Fortunately, it turns out that DOS partitioning had some restrictions on alignment and size, and other OSes tended to follow those same restrictions for compatibility, and you could almost always look at an existing partition scheme and figure out from the sizes and positions of the existing partitions either what CHS to real sector mapping the partition maker was using. Details on doing this were includes in the SCSI-2 Common Access Method ANSI standard. The people who did Linux's SCSI stuff have a version [1].
I said "almost always" above. In practice, I never ran into a system formatted and partitioned by DOS/Windows for which it gave a virtual geometry that did not work fine for installing other systems for dual boot. But this remote possibility that somehow one might have an existing partitioning scheme that would get trashed due to a geometry mismatch was enough for the BSD people to say no to installing second to DOS/Windows.

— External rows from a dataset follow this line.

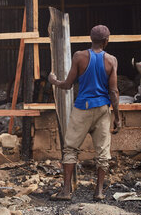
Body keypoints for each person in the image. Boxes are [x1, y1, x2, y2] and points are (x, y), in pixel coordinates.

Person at [48, 25, 121, 201]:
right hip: (103, 110)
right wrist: (117, 117)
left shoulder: (79, 57)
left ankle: (66, 192)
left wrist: (54, 81)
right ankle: (99, 192)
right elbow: (114, 92)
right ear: (106, 41)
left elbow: (67, 85)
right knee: (103, 152)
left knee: (71, 148)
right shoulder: (112, 60)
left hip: (82, 108)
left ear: (90, 38)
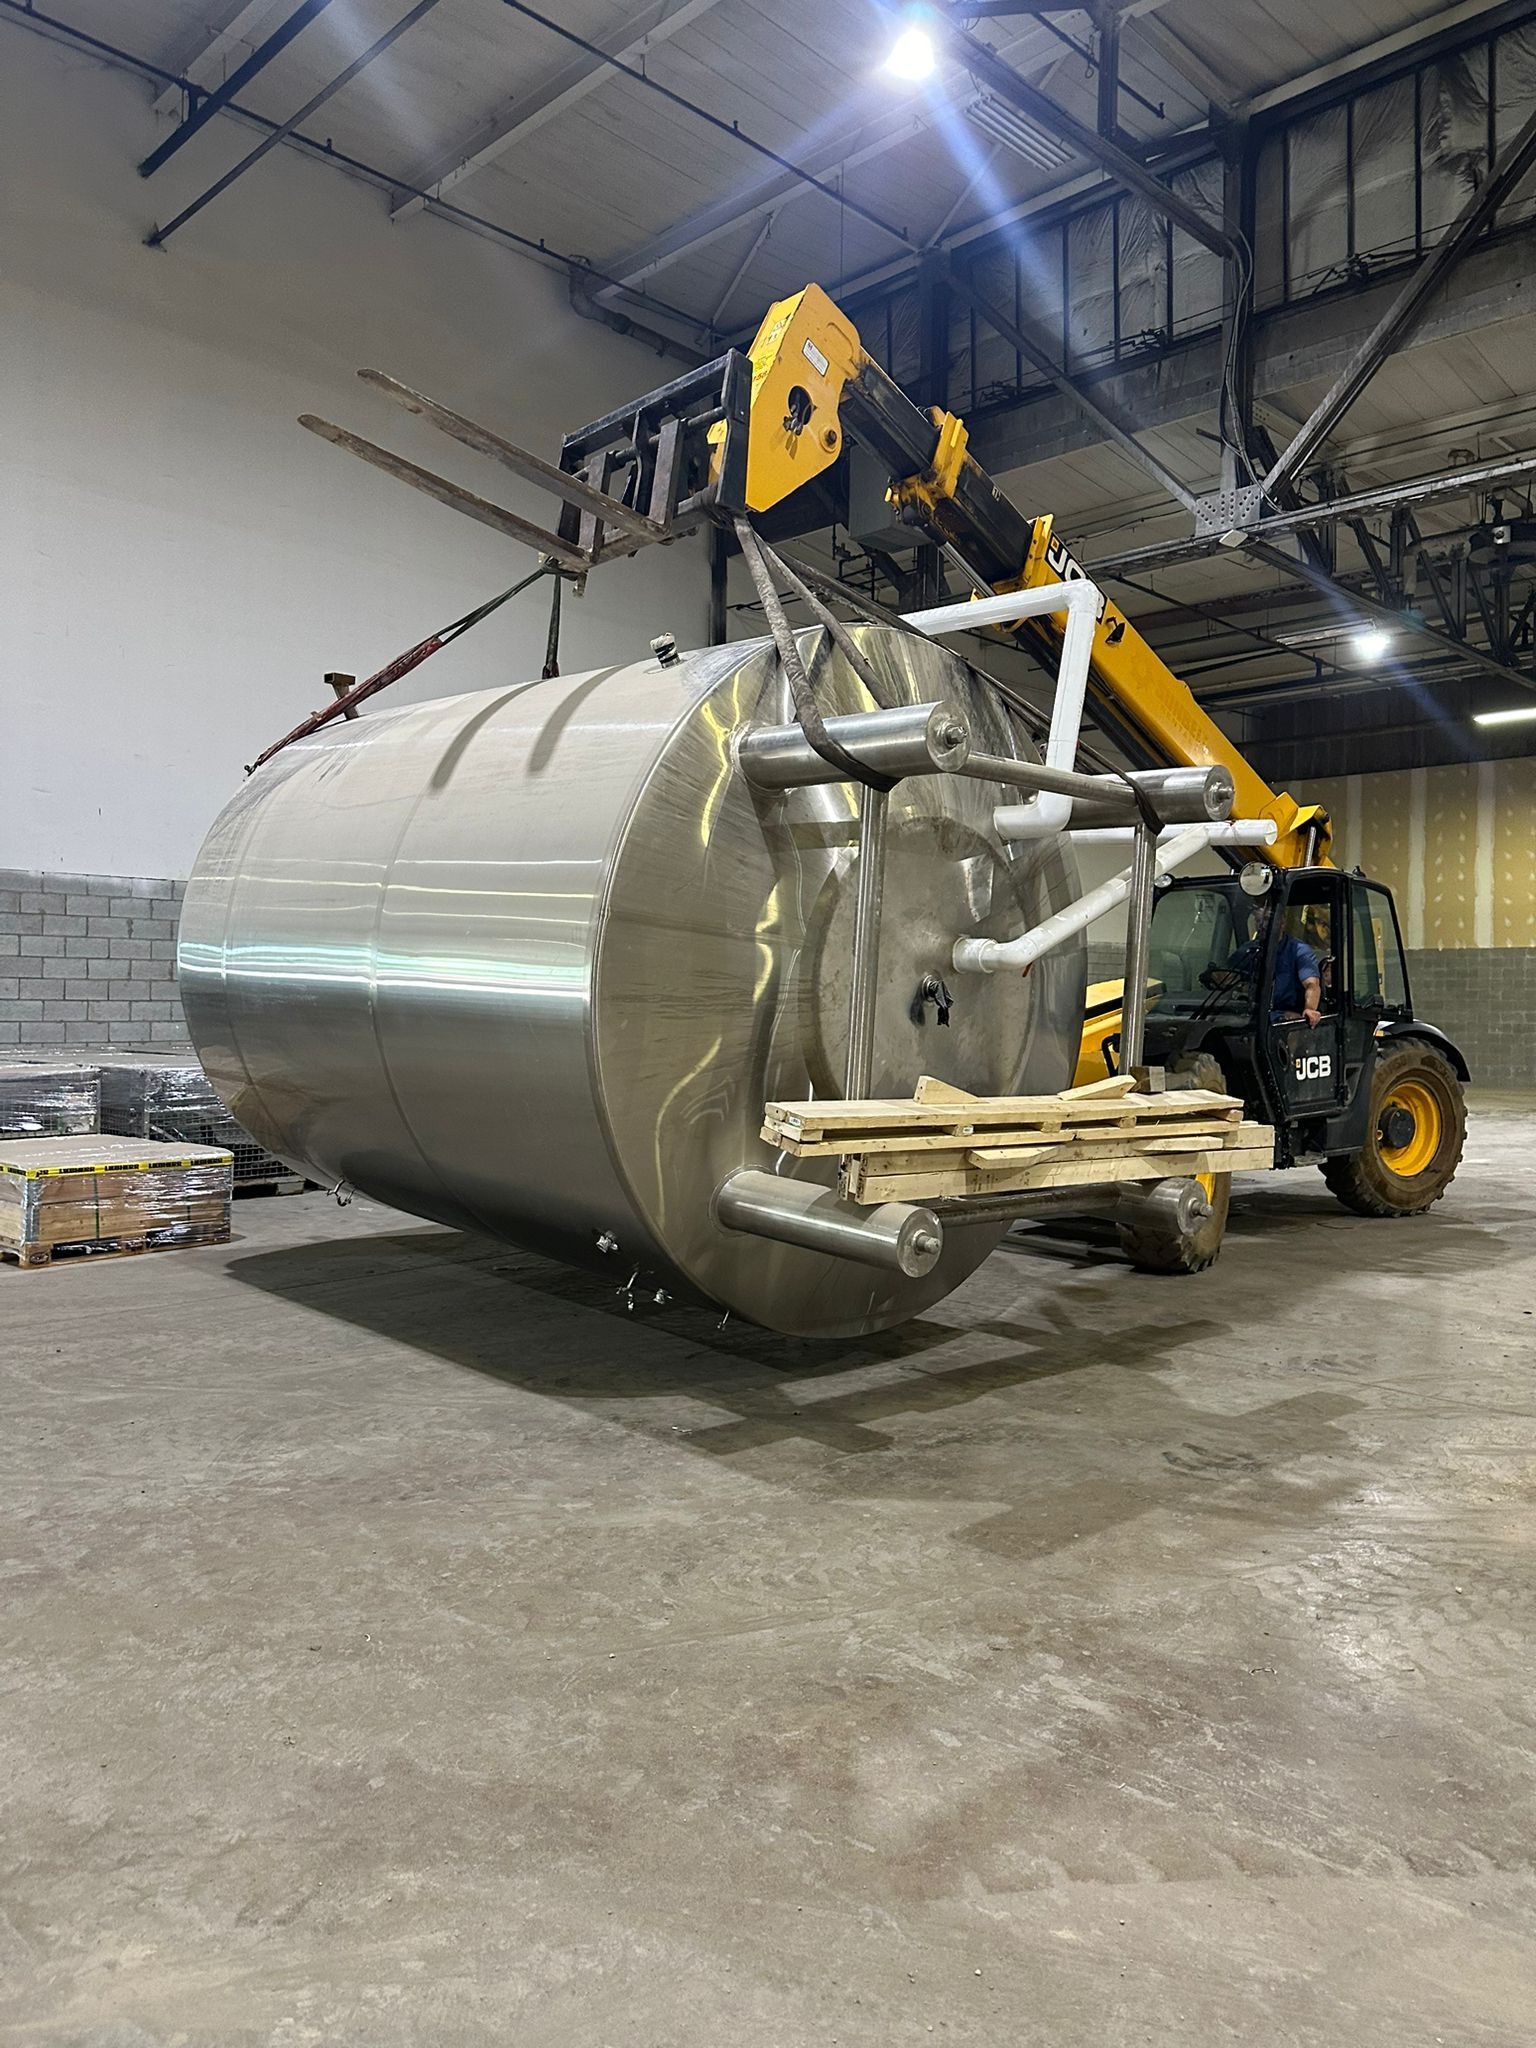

In short, with Linux there was a good chance an existing DOS/Windows user could fairly painlessly try Linux without needing new hardware and without touching their DOS/Windows stuff. With BSD, a large fraction would need new hardware and/or be willing to trash their existing DOS/Windows installation.
By the time the BSD people realized they really should be supporting IDE CD-ROM and get along with prior DOS/Windows on the same disk, Linux was way ahead.